**Exercise brief**.
Collect all lines containing the word "cases" from the data.
Top of Data supplied
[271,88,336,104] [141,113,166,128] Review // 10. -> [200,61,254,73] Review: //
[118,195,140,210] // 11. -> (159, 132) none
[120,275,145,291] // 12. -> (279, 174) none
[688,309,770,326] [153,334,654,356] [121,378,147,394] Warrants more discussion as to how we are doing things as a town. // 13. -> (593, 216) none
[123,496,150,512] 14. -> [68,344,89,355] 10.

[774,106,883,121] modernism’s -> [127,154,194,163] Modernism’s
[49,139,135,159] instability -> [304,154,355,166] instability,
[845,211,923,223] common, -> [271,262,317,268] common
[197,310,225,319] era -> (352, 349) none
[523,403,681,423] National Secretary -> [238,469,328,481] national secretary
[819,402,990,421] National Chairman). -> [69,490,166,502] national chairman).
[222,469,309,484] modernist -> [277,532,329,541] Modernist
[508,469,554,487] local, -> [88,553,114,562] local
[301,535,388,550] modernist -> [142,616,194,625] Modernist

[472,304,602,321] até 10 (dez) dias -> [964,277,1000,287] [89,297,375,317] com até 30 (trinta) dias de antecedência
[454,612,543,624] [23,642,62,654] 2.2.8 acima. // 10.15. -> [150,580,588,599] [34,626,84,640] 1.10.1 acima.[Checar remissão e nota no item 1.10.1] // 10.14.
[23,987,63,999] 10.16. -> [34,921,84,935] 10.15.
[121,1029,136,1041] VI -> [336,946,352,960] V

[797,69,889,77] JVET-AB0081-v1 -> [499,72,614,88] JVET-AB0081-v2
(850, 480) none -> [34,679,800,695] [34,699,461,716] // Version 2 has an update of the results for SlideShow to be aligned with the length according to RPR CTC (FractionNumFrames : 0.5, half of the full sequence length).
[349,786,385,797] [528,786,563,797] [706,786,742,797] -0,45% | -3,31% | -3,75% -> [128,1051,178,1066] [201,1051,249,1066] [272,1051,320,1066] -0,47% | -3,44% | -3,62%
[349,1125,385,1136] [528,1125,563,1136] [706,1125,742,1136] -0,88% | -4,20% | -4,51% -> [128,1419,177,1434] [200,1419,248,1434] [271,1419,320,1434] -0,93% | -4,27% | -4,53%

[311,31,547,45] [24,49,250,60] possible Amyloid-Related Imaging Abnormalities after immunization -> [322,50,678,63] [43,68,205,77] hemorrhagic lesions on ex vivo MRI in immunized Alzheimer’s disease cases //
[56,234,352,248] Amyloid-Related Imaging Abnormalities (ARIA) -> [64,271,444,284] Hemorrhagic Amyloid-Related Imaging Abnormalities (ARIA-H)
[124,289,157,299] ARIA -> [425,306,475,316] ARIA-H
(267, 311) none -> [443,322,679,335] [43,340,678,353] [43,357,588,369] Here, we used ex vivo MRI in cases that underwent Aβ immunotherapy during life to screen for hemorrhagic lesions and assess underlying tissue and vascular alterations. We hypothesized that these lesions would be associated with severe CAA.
Bottom of Data supplied
**Response area**.
[311,31,547,45] [24,49,250,60] possible Amyloid-Related Imaging Abnormalities after immunization -> [322,50,678,63] [43,68,205,77] hemorrhagic lesions on ex vivo MRI in immunized Alzheimer’s disease cases //
(267, 311) none -> [443,322,679,335] [43,340,678,353] [43,357,588,369] Here, we used ex vivo MRI in cases that underwent Aβ immunotherapy during life to screen for hemorrhagic lesions and assess underlying tissue and vascular alterations. We hypothesized that these lesions would be associated with severe CAA.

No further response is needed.